Geographically speaking Dunhuang has strategic importance in both a military and communication regard, although its importance has wained over time. It is is the major crossroads of the ancient Southern Silk Road, leading to Lhasa, Mongolia and Southern Siberia. It is also the entrance to the Hexi Corridor.
After a 5-hour sticky coach journey through the desert, my arrival at the oasis of Dunhuang was a welcomed sight. Having only an outdated Lonely Planet guide, my knowledge of the cheap digs in town were clearly outdated- the first sure sign of this was the bus station had since print, moved all the way across town. But I still had the Chinese in tow and Rachel and Andy soon found a free taxi to the Feitian Binguan. Sadly the hotel was no longer 30Y (no surprises here). But we got a triple room for 180Y. This is still out of my budget, but it was pretty hot and I am feeling tired of late. The prospect of air conditioning and a good shower was too much to turn down!
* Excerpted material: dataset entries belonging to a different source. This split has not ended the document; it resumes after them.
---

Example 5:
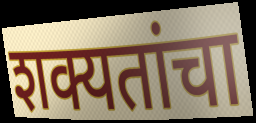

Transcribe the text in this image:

शक्यतांचा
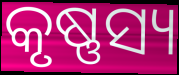
କୃଷ୍ଣସ୍ୟ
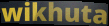
wikhuta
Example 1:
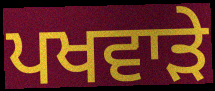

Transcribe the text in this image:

ਪਖਵਾੜੇ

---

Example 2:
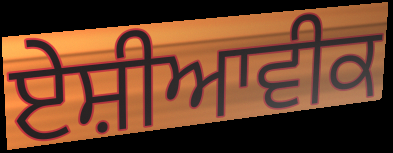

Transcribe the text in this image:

ਏਸ਼ੀਆਵੀਕ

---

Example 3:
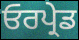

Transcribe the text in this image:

ਓਰਪ੍ਰੇਡ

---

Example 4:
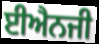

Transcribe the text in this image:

ਈਐਨਜੀ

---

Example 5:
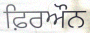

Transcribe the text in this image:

ਫ਼ਿਰਔਨ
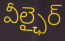
వీల్ఛైర్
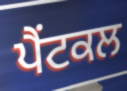
ਪੈਂਟਕਲ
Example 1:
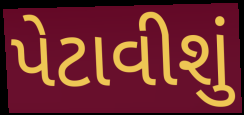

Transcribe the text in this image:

પેટાવીશું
After the shower I walked most of the major areas in town. As it was dragon boat festival, the river was alive with people. There was some traditional music being played, at the centre of which was a female vocalist. It was a very involved performance, indeed she had the serious look of a professional, but the quality didn't match. Still the locals seemed to be enjoying it! The river, meanwhile was filled with boats.
Wondering through Dunhuang you soon realise its whole industry is geared for tourism. The streets are vibrant and busy. Walking among the back streets its not hard to find the highlight. The night market is rich with handicrafts and an array of dried fruits and fresh vegetables. The smell of BBQ and rich spices, used by the muslim chefs, fills your nostrils. Lamb is the speciality here- its no secret the BBQs regularly have a Lamb skull adorning the hot grill!
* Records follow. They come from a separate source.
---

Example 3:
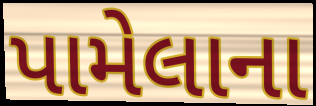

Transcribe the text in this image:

પામેલાના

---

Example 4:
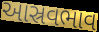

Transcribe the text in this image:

આસ્રવભાવ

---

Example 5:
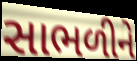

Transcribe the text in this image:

સાભળીને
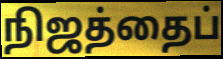
நிஜத்தைப்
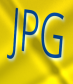
JPG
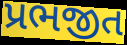
પ્રભજીત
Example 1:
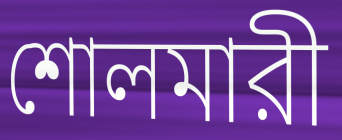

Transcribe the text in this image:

শোলমারী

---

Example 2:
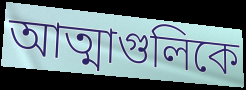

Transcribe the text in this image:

আত্মাগুলিকে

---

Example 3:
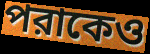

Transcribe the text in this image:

পরাকেও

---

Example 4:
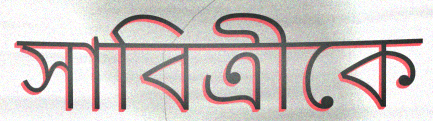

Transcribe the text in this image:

সাবিত্রীকে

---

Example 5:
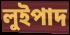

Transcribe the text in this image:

লুইপাদ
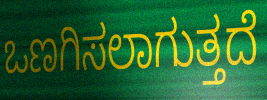
ಒಣಗಿಸಲಾಗುತ್ತದೆ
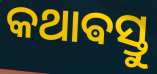
କଥାଵସ୍ତୁ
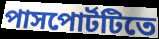
পাসপোর্টটিতে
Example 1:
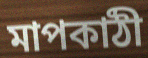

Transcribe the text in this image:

মাপকাঠী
Dunhuang does have something about it. Much as the bright neon lights, endemic across the city threaten to push it over the threshold. It stands firm. The quality of the Mogao Caves and the natural beauty and mystery of the sand dunes nearby, balance the Dunhuang equation.
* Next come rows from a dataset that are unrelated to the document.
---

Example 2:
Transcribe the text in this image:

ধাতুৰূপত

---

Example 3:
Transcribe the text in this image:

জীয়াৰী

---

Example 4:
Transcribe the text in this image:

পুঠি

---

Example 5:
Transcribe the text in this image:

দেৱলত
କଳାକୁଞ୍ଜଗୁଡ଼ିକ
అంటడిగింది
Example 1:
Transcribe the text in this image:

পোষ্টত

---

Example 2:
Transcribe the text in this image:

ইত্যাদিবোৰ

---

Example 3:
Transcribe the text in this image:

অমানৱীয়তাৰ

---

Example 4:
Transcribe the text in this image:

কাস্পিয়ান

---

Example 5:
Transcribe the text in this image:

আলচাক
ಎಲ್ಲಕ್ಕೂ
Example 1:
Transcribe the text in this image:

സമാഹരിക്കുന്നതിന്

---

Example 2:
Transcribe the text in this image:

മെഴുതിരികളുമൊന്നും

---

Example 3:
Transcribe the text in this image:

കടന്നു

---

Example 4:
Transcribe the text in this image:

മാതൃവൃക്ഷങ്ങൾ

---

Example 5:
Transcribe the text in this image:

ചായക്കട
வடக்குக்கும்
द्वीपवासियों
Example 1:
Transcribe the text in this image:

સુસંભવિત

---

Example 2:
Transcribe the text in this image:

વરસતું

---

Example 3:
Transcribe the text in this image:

The caves are quite remarkable. Set into the side of a sand dune. The vaults of time stand side by side for a few hundred meters. Each caves numbered and its contents meticulously studied and recorded. Its understood that Buddist Monks arrived in Dunhuang via the Northern Silk Road, which connected eventually with Kashgar. Over centuries the monks collected scriptures from the West and passing pilgrims painted murals inside the Mongao Caves or 'Caves of a Thousand Buddhas'.
The beautifully intricate murals are considered the finest examples of Buddist art, spanning over 1,000-years. Its believed the first caves were excavated in 366 AD as a place for worship and meditation. In total the murals cover 450,000 Sq.ft.
Later in the afternoon, as the summer sun sets below the horizon its possible to visit the dunes- any earlier and the scorching sun and fierce temperatures make movement out of the shades a bind. From Charlie Jongh's Dune Guesthouse you can easily wonder along the fence to its end and enjoy sunset over the dunes with a beer for free. Although distant, its also possible to make out the Cresent Moon lake and its surrounding buildings from a higher vantage point. The dunes are beautiful and well worth a visit.
Charlie Jongh's Dune Guesthouse
Free internet and good facilities make this a sure fire winner. Its location is a little out of the way. A 20-min steady bike ride or a short bus/ taxi make light of the distance. But its a quite and secluded spot just by the dunes, away from the hustle and bustle and the neon lights of Dunhuang.